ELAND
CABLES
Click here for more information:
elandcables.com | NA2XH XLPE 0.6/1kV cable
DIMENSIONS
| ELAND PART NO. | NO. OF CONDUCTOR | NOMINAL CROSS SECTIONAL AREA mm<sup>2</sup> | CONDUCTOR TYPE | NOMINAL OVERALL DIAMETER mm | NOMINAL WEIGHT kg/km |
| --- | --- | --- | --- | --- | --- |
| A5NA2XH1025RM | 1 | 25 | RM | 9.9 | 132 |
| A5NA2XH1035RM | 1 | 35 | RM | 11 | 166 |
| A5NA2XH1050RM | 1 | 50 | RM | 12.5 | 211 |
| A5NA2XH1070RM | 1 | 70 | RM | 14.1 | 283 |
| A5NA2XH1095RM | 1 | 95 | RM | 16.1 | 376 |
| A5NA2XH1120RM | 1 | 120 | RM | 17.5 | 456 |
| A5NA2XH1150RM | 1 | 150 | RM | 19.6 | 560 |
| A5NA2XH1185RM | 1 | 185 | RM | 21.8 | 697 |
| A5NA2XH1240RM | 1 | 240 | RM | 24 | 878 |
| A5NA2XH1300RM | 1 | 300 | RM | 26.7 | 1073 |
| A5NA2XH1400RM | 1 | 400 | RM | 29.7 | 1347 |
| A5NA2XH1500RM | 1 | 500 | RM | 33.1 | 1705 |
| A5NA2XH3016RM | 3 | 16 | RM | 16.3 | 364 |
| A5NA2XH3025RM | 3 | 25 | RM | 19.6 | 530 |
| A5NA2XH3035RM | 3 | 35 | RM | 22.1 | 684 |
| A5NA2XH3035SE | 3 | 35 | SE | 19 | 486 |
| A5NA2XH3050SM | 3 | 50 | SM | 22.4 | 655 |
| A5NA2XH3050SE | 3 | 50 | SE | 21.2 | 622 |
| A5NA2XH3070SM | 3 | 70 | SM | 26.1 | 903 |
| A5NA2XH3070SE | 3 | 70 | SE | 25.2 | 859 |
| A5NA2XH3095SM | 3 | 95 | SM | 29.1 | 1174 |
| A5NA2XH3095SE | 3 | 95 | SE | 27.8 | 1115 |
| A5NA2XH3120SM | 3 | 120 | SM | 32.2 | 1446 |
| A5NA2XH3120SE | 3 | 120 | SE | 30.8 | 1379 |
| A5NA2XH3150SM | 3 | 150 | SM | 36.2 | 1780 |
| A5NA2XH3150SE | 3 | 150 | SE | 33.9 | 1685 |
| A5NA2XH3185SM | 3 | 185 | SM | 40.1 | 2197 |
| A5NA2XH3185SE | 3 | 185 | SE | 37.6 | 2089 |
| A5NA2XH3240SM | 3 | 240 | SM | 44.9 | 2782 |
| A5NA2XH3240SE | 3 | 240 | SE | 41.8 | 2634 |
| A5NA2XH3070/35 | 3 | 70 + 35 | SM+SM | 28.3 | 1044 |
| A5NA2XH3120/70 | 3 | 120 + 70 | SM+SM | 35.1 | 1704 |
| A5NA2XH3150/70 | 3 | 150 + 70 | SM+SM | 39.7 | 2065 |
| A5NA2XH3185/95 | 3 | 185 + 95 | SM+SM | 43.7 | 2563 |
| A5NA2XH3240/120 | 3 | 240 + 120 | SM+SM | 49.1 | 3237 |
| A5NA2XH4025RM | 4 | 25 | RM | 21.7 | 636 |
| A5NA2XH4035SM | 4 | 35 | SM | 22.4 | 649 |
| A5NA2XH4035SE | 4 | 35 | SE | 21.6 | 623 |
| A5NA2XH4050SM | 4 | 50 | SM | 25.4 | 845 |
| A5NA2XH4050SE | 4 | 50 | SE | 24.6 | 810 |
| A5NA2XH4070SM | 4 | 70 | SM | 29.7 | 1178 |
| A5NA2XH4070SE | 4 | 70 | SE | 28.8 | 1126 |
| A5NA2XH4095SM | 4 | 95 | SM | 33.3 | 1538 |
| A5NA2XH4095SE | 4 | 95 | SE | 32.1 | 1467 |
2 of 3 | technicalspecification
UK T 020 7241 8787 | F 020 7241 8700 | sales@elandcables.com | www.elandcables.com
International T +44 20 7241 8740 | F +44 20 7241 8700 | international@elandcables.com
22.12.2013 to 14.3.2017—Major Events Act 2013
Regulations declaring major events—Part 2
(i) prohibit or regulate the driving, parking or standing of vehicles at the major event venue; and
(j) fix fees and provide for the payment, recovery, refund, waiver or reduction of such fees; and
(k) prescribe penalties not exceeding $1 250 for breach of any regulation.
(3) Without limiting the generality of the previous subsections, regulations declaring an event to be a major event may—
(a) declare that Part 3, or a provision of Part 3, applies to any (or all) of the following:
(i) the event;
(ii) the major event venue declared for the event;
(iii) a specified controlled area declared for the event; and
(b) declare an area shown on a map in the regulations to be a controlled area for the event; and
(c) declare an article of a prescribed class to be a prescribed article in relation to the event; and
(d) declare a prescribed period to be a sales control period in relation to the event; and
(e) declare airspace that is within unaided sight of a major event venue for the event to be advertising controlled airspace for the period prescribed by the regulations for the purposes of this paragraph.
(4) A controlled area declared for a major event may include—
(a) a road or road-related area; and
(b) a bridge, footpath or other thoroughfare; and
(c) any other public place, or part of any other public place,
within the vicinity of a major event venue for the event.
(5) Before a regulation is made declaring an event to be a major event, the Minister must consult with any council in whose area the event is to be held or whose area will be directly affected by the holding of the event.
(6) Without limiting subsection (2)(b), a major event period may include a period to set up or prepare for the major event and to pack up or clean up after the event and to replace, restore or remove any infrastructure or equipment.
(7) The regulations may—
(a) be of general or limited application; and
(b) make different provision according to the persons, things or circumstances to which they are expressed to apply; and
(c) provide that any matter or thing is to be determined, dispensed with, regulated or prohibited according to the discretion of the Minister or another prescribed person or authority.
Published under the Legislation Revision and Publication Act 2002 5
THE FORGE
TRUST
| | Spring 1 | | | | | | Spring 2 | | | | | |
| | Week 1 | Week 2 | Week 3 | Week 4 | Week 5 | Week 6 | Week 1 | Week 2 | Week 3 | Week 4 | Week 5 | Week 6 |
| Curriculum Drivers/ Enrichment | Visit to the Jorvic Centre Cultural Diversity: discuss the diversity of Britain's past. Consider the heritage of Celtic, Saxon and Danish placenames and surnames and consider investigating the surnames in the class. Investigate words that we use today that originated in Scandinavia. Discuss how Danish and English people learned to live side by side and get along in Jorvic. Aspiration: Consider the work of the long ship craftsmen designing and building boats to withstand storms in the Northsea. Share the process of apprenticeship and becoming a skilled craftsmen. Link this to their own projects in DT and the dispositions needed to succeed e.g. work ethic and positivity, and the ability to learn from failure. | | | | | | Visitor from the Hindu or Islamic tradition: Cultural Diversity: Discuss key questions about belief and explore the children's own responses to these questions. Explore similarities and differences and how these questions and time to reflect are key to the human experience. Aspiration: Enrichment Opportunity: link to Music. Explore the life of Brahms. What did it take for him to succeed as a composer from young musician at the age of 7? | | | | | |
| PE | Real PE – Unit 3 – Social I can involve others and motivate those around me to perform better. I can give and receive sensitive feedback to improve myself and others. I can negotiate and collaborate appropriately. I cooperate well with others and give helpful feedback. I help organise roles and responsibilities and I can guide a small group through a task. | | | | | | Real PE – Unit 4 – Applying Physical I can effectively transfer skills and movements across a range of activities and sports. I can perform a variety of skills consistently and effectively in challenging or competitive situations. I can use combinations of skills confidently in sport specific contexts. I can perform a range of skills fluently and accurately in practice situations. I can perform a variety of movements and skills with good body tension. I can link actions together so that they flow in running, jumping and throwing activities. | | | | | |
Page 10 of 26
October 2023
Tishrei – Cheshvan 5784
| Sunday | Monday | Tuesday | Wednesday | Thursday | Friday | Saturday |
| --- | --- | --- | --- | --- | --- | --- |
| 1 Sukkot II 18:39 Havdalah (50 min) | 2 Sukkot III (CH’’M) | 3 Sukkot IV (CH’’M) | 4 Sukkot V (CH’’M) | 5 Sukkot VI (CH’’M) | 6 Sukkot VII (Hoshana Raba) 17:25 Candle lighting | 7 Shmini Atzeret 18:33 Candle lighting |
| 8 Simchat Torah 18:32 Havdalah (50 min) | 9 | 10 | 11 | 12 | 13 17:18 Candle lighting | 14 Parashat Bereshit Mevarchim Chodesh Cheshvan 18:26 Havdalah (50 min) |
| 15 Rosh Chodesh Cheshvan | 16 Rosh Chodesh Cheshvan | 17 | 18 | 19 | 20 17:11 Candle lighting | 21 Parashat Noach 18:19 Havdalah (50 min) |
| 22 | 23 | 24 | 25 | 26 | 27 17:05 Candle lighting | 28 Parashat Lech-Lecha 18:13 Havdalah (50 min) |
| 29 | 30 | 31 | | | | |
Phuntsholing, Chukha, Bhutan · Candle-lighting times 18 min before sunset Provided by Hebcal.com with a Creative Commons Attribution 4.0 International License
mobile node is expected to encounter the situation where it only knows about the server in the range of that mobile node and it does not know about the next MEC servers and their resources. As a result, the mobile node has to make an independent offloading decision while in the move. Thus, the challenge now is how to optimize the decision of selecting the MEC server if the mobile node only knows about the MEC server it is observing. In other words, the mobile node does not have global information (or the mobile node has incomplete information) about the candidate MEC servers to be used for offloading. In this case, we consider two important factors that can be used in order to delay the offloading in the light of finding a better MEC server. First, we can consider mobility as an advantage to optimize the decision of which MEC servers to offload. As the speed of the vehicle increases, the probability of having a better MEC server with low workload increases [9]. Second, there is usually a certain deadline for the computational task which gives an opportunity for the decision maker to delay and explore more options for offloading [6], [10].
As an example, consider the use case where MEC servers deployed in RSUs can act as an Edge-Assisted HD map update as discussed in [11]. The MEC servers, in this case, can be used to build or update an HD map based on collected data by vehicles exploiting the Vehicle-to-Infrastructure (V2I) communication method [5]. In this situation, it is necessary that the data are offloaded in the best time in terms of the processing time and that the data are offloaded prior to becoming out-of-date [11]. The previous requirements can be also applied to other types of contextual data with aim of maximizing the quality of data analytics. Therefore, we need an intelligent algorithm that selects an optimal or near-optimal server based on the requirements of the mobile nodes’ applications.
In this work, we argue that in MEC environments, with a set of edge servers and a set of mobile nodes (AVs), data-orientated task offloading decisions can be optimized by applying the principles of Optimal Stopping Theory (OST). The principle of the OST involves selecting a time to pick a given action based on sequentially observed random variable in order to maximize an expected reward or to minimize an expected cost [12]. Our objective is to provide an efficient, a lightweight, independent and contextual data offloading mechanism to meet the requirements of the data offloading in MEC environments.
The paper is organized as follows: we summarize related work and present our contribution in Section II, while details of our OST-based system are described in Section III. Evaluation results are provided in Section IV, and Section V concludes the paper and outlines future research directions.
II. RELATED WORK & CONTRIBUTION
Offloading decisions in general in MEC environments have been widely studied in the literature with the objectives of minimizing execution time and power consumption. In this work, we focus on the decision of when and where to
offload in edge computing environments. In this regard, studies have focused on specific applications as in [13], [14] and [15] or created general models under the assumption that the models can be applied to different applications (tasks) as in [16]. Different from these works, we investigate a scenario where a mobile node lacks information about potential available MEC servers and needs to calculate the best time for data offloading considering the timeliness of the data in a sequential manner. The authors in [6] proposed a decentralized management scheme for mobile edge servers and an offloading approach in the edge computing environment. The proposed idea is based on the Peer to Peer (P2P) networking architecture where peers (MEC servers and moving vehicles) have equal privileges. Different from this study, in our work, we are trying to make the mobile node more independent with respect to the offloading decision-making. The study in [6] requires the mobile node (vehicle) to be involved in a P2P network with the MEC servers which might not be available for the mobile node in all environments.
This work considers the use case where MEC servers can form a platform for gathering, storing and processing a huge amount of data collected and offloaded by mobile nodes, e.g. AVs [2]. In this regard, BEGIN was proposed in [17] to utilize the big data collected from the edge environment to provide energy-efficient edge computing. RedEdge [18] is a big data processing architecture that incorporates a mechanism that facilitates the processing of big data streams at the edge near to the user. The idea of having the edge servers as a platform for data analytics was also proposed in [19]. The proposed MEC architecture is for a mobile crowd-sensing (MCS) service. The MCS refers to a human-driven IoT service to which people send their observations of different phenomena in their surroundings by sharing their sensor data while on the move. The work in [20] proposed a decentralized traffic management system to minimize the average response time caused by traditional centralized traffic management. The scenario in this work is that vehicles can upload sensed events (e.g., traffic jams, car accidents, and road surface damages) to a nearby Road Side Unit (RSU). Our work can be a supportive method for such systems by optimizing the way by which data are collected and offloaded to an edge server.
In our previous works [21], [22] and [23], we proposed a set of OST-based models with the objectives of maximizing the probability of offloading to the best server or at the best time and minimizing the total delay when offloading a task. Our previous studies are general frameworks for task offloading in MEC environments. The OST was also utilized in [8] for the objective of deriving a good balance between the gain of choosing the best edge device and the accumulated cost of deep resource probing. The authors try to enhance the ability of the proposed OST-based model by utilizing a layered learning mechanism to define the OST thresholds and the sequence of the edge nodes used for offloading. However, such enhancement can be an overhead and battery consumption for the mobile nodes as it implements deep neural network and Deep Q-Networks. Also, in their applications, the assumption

__WORK REQUIRED__. Reproduce every line of the records containing the string "relation".

__OUTPUT FOR THIS TASK__.
(c) declare an article of a prescribed class to be a prescribed article in relation to the event; and
(d) declare a prescribed period to be a sales control period in relation to the event; and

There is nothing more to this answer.